Délicieux !
Les vieilles dames indignes ont de beaux jours devant elles. Voici l'histoire d'une mamie ultra contemporaine : rigolote, maline et active. Veuve d'un prof d'université, elle se retrouve du jour au lendemain à devoir partager sa maison et son jardin avec sa belle-fille qui ne souhaite qu'une chose : s'en débarrasser au plus vite. La vielle dame ne lui donne pas ce plaisir, elle part d'elle-même, avec sa chienne Cora, se mettre au calme dans une maison de retraite plutôt chic, même si la directrice est une peste.

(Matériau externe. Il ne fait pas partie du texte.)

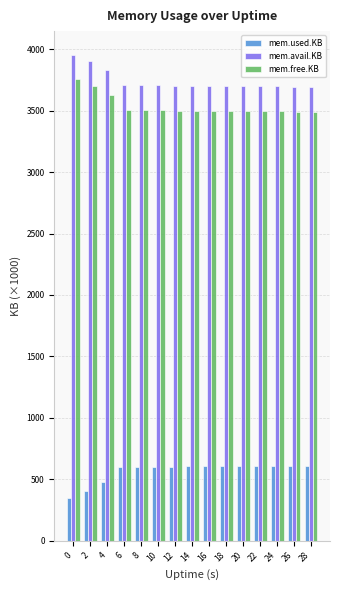

What is the difference between the highest and lowest values at 4?

3348.3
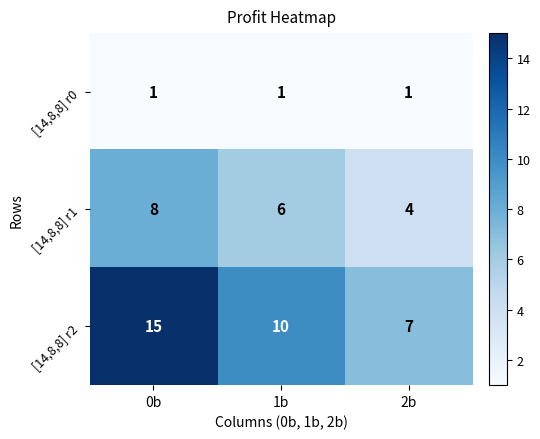

At 2b, list the series in order from smallest to largest.

[14,8,8] r0, [14,8,8] r1, [14,8,8] r2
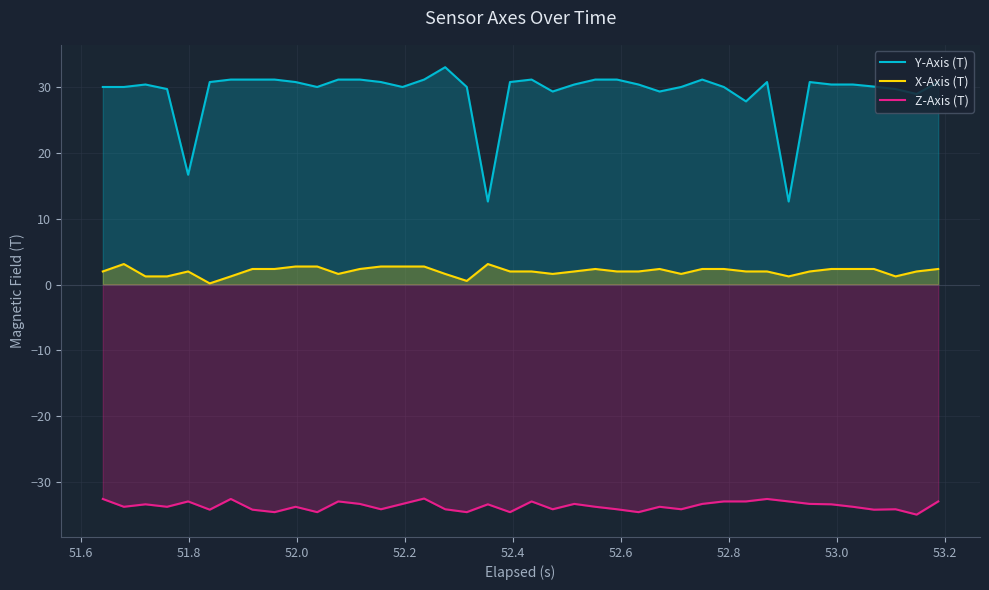

Which series has the widest spread of values?

Y-Axis (T)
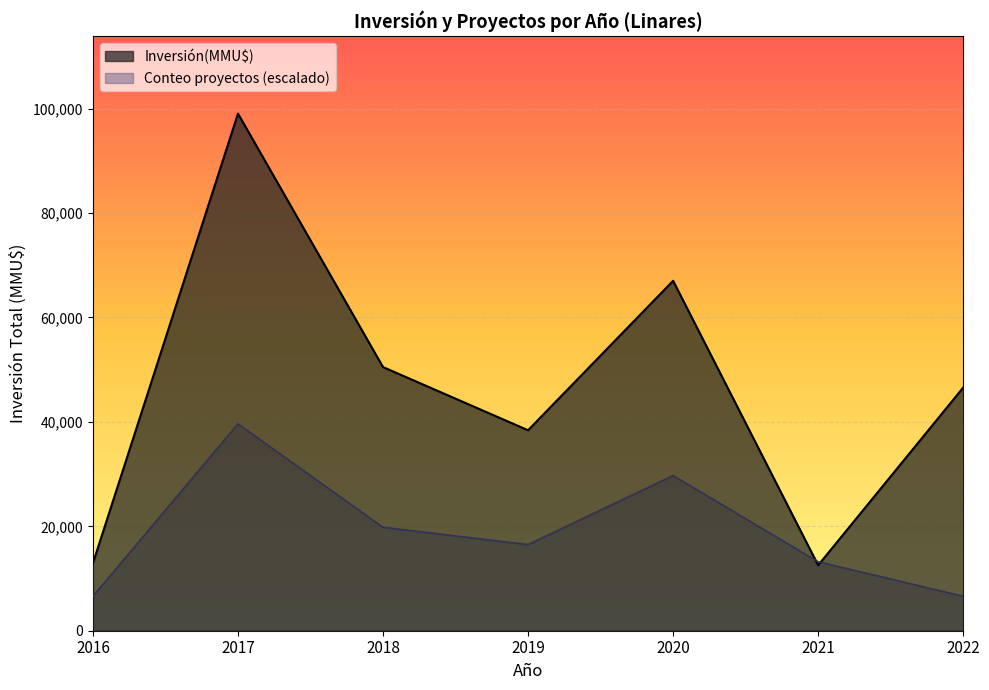

What is the total value across all series at 2022?

53174.4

Le regard de Madame le professeur, comme on l'appelle dans cette résidence, sur les pensionnaires, le personnel soignant et l'ambiance, est génial d'humour et de lucidité. Elle a droit aux hommages appuyés d'un élégant vieux monsieur qui ne la laisse pas indifférente mais c'est surtout avec le jeune Vova que la charmante vieille dame va se lier d'amitié. Elle le rencontre au jardin public mais tout le monde le connaît, il a tout d'un mauvais garçon et une sale réputation. Elle s'en fiche, elle aime son regard et sa gentillesse. Il lui apprend à utiliser l'ordinateur qu'elle a fauché au petit copain de sa belle fille en quittant sa belle maison. Il lui raconte également son enfance, ses origines russes, sa grand-mère Baboulia qui est resté dans un coin de Sibérie, là où paissent des vaches rouges. Elle est émue par cette jeune vie mal engagée et décide de réparer ce qu'elle peut. Mais un jour Vova disparaît sans crier gare. Mauvaise rencontre, coup qui a mal tourné ? Madame le professeur suit sa trace... Délicieux roman qui doit tout son charme au style narratif choisit par l'auteur. Nous lisons le journal de la vieille dame laissé sur son ordinateur. Ses observations, pensées et réflexions sur la vieillesse, la famille, la mort, l'avenir sont un pur régal. Quelle jolie façon de dire l'essentiel, l'air de rien, sans nous imposer un traité de philo. L'écriture est simple, joyeuse et vive. Les conditions de vie difficiles des russes émigrés en Allemagne sont abordées sans lourdeur mais sans détours. Il y a de la légèreté, de la tendresse, des rencontres, des rêves, des rires, des chagrins et beaucoup de vie dans ce récit de fin d'existence. A lire ! Excellent pour le moral de tous.
J'ai adoré : ce portrait de grand-mère tonique et tellement vivante, la façon dont elle s'ouvre sur le monde au lieu de s'enfermer dans sa retraite dorée, son enthousiasme et son bon sens font un bien fou. Jolie lecture.
Les vaches rouges ou un dernier amour, Dorothea Razumovsky, Buchet-Chastel. Traduit de l'allemand par Chantal Le Brun Keris. 180 p, 18 €. En vente sur mon blog à partir du 10 mars.